*** Opening RECORDS FOR THE TASK ***

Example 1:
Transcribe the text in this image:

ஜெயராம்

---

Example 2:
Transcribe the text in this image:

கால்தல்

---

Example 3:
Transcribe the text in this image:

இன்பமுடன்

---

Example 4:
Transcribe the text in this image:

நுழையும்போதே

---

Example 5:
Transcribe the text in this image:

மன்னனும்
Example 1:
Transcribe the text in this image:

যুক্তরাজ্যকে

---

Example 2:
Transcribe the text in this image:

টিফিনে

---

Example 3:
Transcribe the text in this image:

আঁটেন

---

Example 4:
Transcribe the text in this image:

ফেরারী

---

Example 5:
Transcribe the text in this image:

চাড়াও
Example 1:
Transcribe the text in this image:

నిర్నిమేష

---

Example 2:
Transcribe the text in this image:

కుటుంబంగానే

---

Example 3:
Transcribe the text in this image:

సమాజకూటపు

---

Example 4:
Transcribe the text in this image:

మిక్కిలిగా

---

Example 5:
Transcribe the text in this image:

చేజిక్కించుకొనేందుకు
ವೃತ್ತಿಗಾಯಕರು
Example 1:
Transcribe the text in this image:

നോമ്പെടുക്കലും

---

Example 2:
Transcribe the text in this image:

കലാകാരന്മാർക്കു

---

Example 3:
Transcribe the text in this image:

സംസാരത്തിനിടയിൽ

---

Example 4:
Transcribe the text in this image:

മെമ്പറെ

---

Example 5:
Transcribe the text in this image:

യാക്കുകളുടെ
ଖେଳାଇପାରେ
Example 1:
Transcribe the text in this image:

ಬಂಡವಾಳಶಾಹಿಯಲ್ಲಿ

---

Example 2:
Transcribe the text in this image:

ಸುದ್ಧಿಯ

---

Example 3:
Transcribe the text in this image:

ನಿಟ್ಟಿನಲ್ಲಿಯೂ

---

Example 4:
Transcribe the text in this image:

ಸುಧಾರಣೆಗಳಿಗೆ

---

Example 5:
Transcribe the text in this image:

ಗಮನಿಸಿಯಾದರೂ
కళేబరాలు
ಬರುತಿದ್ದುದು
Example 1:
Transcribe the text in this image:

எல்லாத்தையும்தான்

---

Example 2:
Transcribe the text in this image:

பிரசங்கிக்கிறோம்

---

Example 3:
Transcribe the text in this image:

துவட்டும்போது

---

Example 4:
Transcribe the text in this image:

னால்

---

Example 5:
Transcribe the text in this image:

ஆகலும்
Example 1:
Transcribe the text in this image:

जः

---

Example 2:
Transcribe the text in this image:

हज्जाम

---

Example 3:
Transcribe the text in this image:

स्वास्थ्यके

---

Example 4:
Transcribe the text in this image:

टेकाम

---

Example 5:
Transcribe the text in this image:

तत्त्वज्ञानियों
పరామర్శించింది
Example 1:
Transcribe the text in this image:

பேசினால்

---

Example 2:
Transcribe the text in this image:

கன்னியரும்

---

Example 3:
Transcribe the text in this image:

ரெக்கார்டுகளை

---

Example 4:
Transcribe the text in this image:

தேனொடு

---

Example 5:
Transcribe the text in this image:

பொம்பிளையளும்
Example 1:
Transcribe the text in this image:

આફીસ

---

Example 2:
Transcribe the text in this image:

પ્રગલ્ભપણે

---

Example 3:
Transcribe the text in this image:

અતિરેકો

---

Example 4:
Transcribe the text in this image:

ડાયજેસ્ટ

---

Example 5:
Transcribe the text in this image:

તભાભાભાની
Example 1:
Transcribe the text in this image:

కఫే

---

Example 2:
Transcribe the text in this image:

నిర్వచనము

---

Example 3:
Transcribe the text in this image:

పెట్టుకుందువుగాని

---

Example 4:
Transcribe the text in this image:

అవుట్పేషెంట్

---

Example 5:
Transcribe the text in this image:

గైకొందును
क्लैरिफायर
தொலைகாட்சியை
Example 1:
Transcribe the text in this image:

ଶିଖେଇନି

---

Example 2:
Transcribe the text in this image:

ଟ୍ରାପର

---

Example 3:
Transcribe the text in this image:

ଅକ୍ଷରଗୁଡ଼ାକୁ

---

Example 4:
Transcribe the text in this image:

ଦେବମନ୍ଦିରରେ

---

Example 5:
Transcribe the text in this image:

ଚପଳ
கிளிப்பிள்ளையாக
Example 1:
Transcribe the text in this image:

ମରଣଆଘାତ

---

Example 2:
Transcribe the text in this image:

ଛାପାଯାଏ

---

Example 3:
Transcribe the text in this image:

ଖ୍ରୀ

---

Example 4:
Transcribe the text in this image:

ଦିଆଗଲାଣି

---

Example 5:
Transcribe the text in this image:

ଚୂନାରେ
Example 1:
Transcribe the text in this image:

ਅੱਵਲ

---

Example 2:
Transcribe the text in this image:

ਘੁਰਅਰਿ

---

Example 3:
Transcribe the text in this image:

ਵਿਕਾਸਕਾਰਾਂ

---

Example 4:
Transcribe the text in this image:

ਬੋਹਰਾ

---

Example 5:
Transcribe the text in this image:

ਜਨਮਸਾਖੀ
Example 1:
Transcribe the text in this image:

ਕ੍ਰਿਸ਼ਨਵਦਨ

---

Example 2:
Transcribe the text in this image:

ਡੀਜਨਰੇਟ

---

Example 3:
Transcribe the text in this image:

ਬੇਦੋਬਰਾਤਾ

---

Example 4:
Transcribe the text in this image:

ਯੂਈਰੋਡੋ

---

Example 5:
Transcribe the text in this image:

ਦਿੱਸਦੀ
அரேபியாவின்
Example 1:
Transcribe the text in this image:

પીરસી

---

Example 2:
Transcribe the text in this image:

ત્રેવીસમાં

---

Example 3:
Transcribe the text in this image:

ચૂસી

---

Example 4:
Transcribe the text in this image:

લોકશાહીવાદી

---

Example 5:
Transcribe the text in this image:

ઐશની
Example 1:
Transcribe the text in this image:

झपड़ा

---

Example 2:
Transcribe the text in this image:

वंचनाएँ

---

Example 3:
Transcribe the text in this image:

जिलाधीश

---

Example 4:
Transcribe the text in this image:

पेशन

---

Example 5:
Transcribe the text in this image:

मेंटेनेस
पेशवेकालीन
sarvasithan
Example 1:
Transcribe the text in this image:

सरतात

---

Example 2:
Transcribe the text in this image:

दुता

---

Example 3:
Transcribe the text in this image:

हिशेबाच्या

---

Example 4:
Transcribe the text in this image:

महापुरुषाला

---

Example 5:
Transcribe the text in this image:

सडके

*** Closing RECORDS FOR THE TASK ***

**EXERCISE GOAL**
The records shown earlier should all be returned verbatim.

**YOUR RESPONSE**
Example 1:
Transcribe the text in this image:

ஜெயராம்

---

Example 2:
Transcribe the text in this image:

கால்தல்

---

Example 3:
Transcribe the text in this image:

இன்பமுடன்

---

Example 4:
Transcribe the text in this image:

நுழையும்போதே

---

Example 5:
Transcribe the text in this image:

மன்னனும்
Example 1:
Transcribe the text in this image:

যুক্তরাজ্যকে

---

Example 2:
Transcribe the text in this image:

টিফিনে

---

Example 3:
Transcribe the text in this image:

আঁটেন

---

Example 4:
Transcribe the text in this image:

ফেরারী

---

Example 5:
Transcribe the text in this image:

চাড়াও
Example 1:
Transcribe the text in this image:

నిర్నిమేష

---

Example 2:
Transcribe the text in this image:

కుటుంబంగానే

---

Example 3:
Transcribe the text in this image:

సమాజకూటపు

---

Example 4:
Transcribe the text in this image:

మిక్కిలిగా

---

Example 5:
Transcribe the text in this image:

చేజిక్కించుకొనేందుకు
ವೃತ್ತಿಗಾಯಕರು
Example 1:
Transcribe the text in this image:

നോമ്പെടുക്കലും

---

Example 2:
Transcribe the text in this image:

കലാകാരന്മാർക്കു

---

Example 3:
Transcribe the text in this image:

സംസാരത്തിനിടയിൽ

---

Example 4:
Transcribe the text in this image:

മെമ്പറെ

---

Example 5:
Transcribe the text in this image:

യാക്കുകളുടെ
ଖେଳାଇପାରେ
Example 1:
Transcribe the text in this image:

ಬಂಡವಾಳಶಾಹಿಯಲ್ಲಿ

---

Example 2:
Transcribe the text in this image:

ಸುದ್ಧಿಯ

---

Example 3:
Transcribe the text in this image:

ನಿಟ್ಟಿನಲ್ಲಿಯೂ

---

Example 4:
Transcribe the text in this image:

ಸುಧಾರಣೆಗಳಿಗೆ

---

Example 5:
Transcribe the text in this image:

ಗಮನಿಸಿಯಾದರೂ
కళేబరాలు
ಬರುತಿದ್ದುದು
Example 1:
Transcribe the text in this image:

எல்லாத்தையும்தான்

---

Example 2:
Transcribe the text in this image:

பிரசங்கிக்கிறோம்

---

Example 3:
Transcribe the text in this image:

துவட்டும்போது

---

Example 4:
Transcribe the text in this image:

னால்

---

Example 5:
Transcribe the text in this image:

ஆகலும்
Example 1:
Transcribe the text in this image:

जः

---

Example 2:
Transcribe the text in this image:

हज्जाम

---

Example 3:
Transcribe the text in this image:

स्वास्थ्यके

---

Example 4:
Transcribe the text in this image:

टेकाम

---

Example 5:
Transcribe the text in this image:

तत्त्वज्ञानियों
పరామర్శించింది
Example 1:
Transcribe the text in this image:

பேசினால்

---

Example 2:
Transcribe the text in this image:

கன்னியரும்

---

Example 3:
Transcribe the text in this image:

ரெக்கார்டுகளை

---

Example 4:
Transcribe the text in this image:

தேனொடு

---

Example 5:
Transcribe the text in this image:

பொம்பிளையளும்
Example 1:
Transcribe the text in this image:

આફીસ

---

Example 2:
Transcribe the text in this image:

પ્રગલ્ભપણે

---

Example 3:
Transcribe the text in this image:

અતિરેકો

---

Example 4:
Transcribe the text in this image:

ડાયજેસ્ટ

---

Example 5:
Transcribe the text in this image:

તભાભાભાની
Example 1:
Transcribe the text in this image:

కఫే

---

Example 2:
Transcribe the text in this image:

నిర్వచనము

---

Example 3:
Transcribe the text in this image:

పెట్టుకుందువుగాని

---

Example 4:
Transcribe the text in this image:

అవుట్పేషెంట్

---

Example 5:
Transcribe the text in this image:

గైకొందును
क्लैरिफायर
தொலைகாட்சியை
Example 1:
Transcribe the text in this image:

ଶିଖେଇନି

---

Example 2:
Transcribe the text in this image:

ଟ୍ରାପର

---

Example 3:
Transcribe the text in this image:

ଅକ୍ଷରଗୁଡ଼ାକୁ

---

Example 4:
Transcribe the text in this image:

ଦେବମନ୍ଦିରରେ

---

Example 5:
Transcribe the text in this image:

ଚପଳ
கிளிப்பிள்ளையாக
Example 1:
Transcribe the text in this image:

ମରଣଆଘାତ

---

Example 2:
Transcribe the text in this image:

ଛାପାଯାଏ

---

Example 3:
Transcribe the text in this image:

ଖ୍ରୀ

---

Example 4:
Transcribe the text in this image:

ଦିଆଗଲାଣି

---

Example 5:
Transcribe the text in this image:

ଚୂନାରେ
Example 1:
Transcribe the text in this image:

ਅੱਵਲ

---

Example 2:
Transcribe the text in this image:

ਘੁਰਅਰਿ

---

Example 3:
Transcribe the text in this image:

ਵਿਕਾਸਕਾਰਾਂ

---

Example 4:
Transcribe the text in this image:

ਬੋਹਰਾ

---

Example 5:
Transcribe the text in this image:

ਜਨਮਸਾਖੀ
Example 1:
Transcribe the text in this image:

ਕ੍ਰਿਸ਼ਨਵਦਨ

---

Example 2:
Transcribe the text in this image:

ਡੀਜਨਰੇਟ

---

Example 3:
Transcribe the text in this image:

ਬੇਦੋਬਰਾਤਾ

---

Example 4:
Transcribe the text in this image:

ਯੂਈਰੋਡੋ

---

Example 5:
Transcribe the text in this image:

ਦਿੱਸਦੀ
அரேபியாவின்
Example 1:
Transcribe the text in this image:

પીરસી

---

Example 2:
Transcribe the text in this image:

ત્રેવીસમાં

---

Example 3:
Transcribe the text in this image:

ચૂસી

---

Example 4:
Transcribe the text in this image:

લોકશાહીવાદી

---

Example 5:
Transcribe the text in this image:

ઐશની
Example 1:
Transcribe the text in this image:

झपड़ा

---

Example 2:
Transcribe the text in this image:

वंचनाएँ

---

Example 3:
Transcribe the text in this image:

जिलाधीश

---

Example 4:
Transcribe the text in this image:

पेशन

---

Example 5:
Transcribe the text in this image:

मेंटेनेस
पेशवेकालीन
sarvasithan
Example 1:
Transcribe the text in this image:

सरतात

---

Example 2:
Transcribe the text in this image:

दुता

---

Example 3:
Transcribe the text in this image:

हिशेबाच्या

---

Example 4:
Transcribe the text in this image:

महापुरुषाला

---

Example 5:
Transcribe the text in this image:

सडके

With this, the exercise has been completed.